Software Engineer
The first quarter of 2026 was not a quarter where anybody got to ignore cost.
One of the services my team owned kept standing out in the Kubernetes dashboards. Across the running pods, memory usage was sitting around 6 GB. That might have been fine if traffic had been consistently high, but it was not.
I checked the last 90 days of request volume before touching the code. There were spikes, sure, but they came and went. Nothing in that pattern explained why memory kept behaving like the service was under sustained pressure.
The part that felt wrong
I could have ignored one noisy day on the chart. What kept bothering me was that the service had started to look expensive in a steady way, not just during traffic bursts.
Before the fix, the pods usually floated around 30 to 40 percent memory usage, with random jumps well above that. After the change, the same service settled much closer to ~10 percent and stayed there.
That gap was too large to explain away with normal variance. Traffic was rising and falling, but the memory floor kept dragging upward and staying there. Something in the process was holding on to data longer than the request flow needed.
Looking for a way
The first few days did not look like debugging yet. I was mostly trying to figure out how people usually approached this kind of problem without wasting time chasing the wrong thing.
So I kept searching around first. Some of it was Google, some of it was YouTube, some of it was Medium articles from people who had already gone through this before. I was not looking for a magic fix yet. I just needed a more solid way to investigate memory problems in Go without guessing from charts alone.
After a while, the same idea kept showing up from different places. People were not treating memory leaks as something you reason out from instinct. They were profiling the process and checking what kept surviving in memory when the workload should already have finished.

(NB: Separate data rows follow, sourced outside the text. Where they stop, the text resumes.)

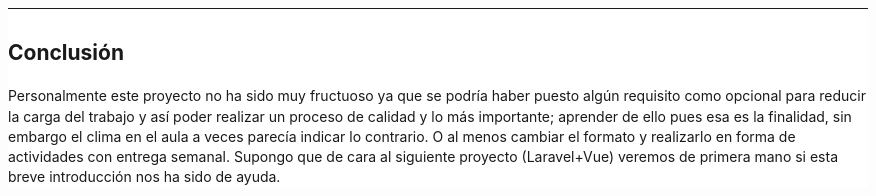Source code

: ----
## Conclusión 

Personalmente este proyecto no ha sido muy fructuoso ya que se podría haber puesto algún requisito como opcional para reducir la carga del trabajo y así poder realizar un proceso de calidad y lo más importante; aprender de ello pues esa es la finalidad, sin embargo el clima en el aula a veces parecía indicar lo contrario. O al menos cambiar el formato y realizarlo en forma de actividades con entrega semanal. Supongo que de cara al siguiente proyecto (Laravel+Vue) veremos de primera mano si esta breve introducción nos ha sido de ayuda.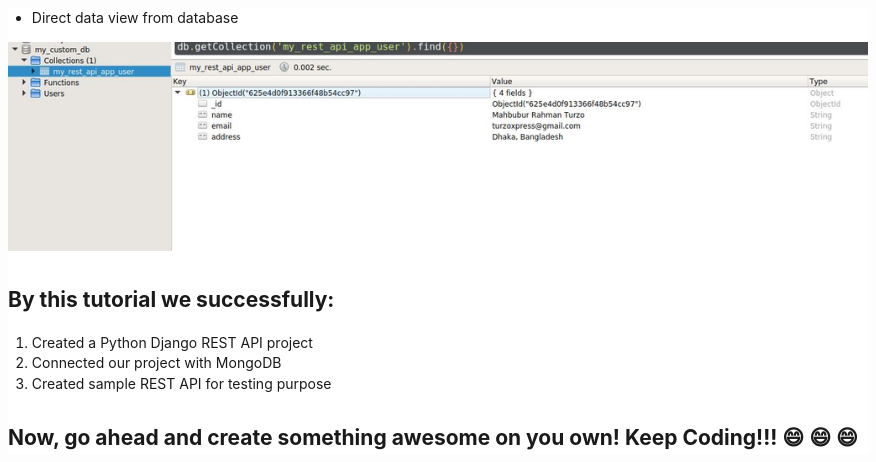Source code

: * Direct data view from database

![Direct data view](/screenshots/c4.JPG)

## By this tutorial we successfully:
1. Created a Python Django REST API project
2. Connected our project with MongoDB
3. Created sample REST API for testing purpose



## Now, go ahead and create something awesome on you own! Keep Coding!!! 😄 😄 😄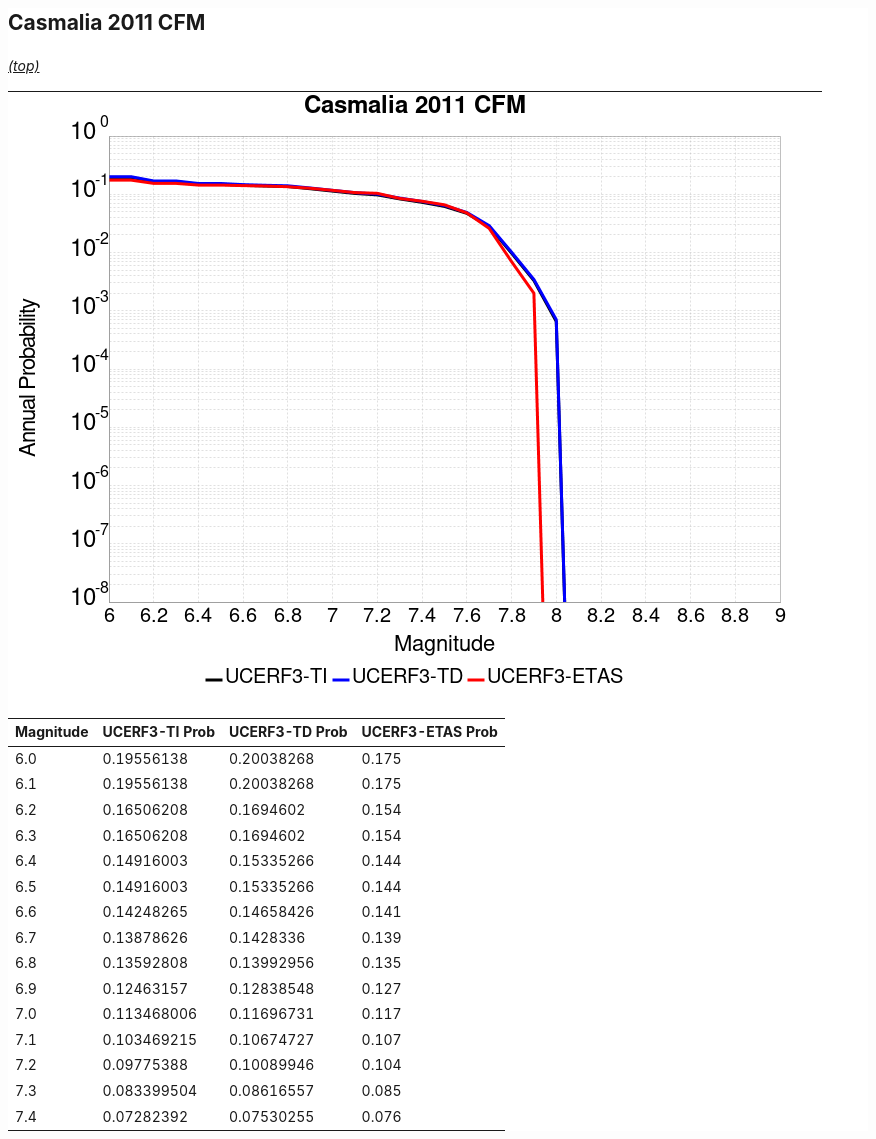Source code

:## Casmalia 2011 CFM
*[(top)](#table-of-contents)*

| ![MPD](Casmalia_2011_CFM.png) |
|-----|

| Magnitude | UCERF3-TI Prob | UCERF3-TD Prob | UCERF3-ETAS Prob |
|-----|-----|-----|-----|
| 6.0 | 0.19556138 | 0.20038268 | 0.175 |
| 6.1 | 0.19556138 | 0.20038268 | 0.175 |
| 6.2 | 0.16506208 | 0.1694602 | 0.154 |
| 6.3 | 0.16506208 | 0.1694602 | 0.154 |
| 6.4 | 0.14916003 | 0.15335266 | 0.144 |
| 6.5 | 0.14916003 | 0.15335266 | 0.144 |
| 6.6 | 0.14248265 | 0.14658426 | 0.141 |
| 6.7 | 0.13878626 | 0.1428336 | 0.139 |
| 6.8 | 0.13592808 | 0.13992956 | 0.135 |
| 6.9 | 0.12463157 | 0.12838548 | 0.127 |
| 7.0 | 0.113468006 | 0.11696731 | 0.117 |
| 7.1 | 0.103469215 | 0.10674727 | 0.107 |
| 7.2 | 0.09775388 | 0.10089946 | 0.104 |
| 7.3 | 0.083399504 | 0.08616557 | 0.085 |
| 7.4 | 0.07282392 | 0.07530255 | 0.076 |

That was what led me to Go's pprof.
Setting it up
I exposed the standard profiling endpoints and kept them available only inside our internal network.
import (
"net/http"
_ "net/http/pprof"
)From there I could start pulling heap profiles from the running process and compare them over time.
go tool pprof http://some-service-v4/debug/pprof/heapWhen I needed a better visual pass, I used the local web UI too.
go tool pprof -http=:8080 http://some-service-v4/debug/pprof/heapAt that stage I was not trying to jump straight to the fix. I just needed to understand what healthy memory behavior looked like for that service, otherwise every large allocation would look suspicious.
Watching the heap
The first heap snapshot was useful, but only in a limited way. It showed where memory existed. It did not tell me which parts of the flow kept making that baseline stick.
So I started treating it like a repeated observation instead of a one-time inspection. I took heap profiles while the service handled the same general shape of request traffic, then compared what kept surviving between runs.
(pprof) top
(pprof) list getItemsSome of the paths became familiar after a while. A few allocations inside longer getItems flows kept surviving longer than I expected, especially around retryable processing and payloads that were being carried forward for too long.
That explained the mismatch in the dashboard. The service did not need one dramatic incident to waste memory. Small pieces of retained state inside those paths were enough to keep raising the floor even after the busy part of the traffic had passed.
Tightening the flow
Once I had a better idea where to look, the work turned repetitive in a useful way.
I would make one adjustment, run the same flow again, pull another profile, and check whether the same retained objects were still there. Sometimes the change helped a little. Sometimes it changed nothing and I had to back up and inspect a different path.
That cycle kept going for about two weeks. I used pprof again and again, trimmed what the workers were keeping between retries, reduced how much data stayed attached to longer-lived processes, then verified the result with another heap profile before trusting it.
None of the fixes were especially dramatic by themselves. The important part was the repetition. Each small change had to prove that it actually lowered retained memory instead of only moving allocations somewhere else.
Eventually the graph started behaving like the traffic graph had suggested from the start. Spikes still showed up when traffic rose, but memory stopped establishing a higher baseline after the work was done.
After it settled
Average memory usage dropped from roughly 30 to 40 percent down to about 10 percent. That was enough to matter for the cost work we were doing, and it did not require trading away reliability to get there.
More than anything, this was the first time I had to stay patient with memory profiling. The answer was not obvious in the first few days, but the heap snapshots were still pointing in the right direction long before the final graph looked clean.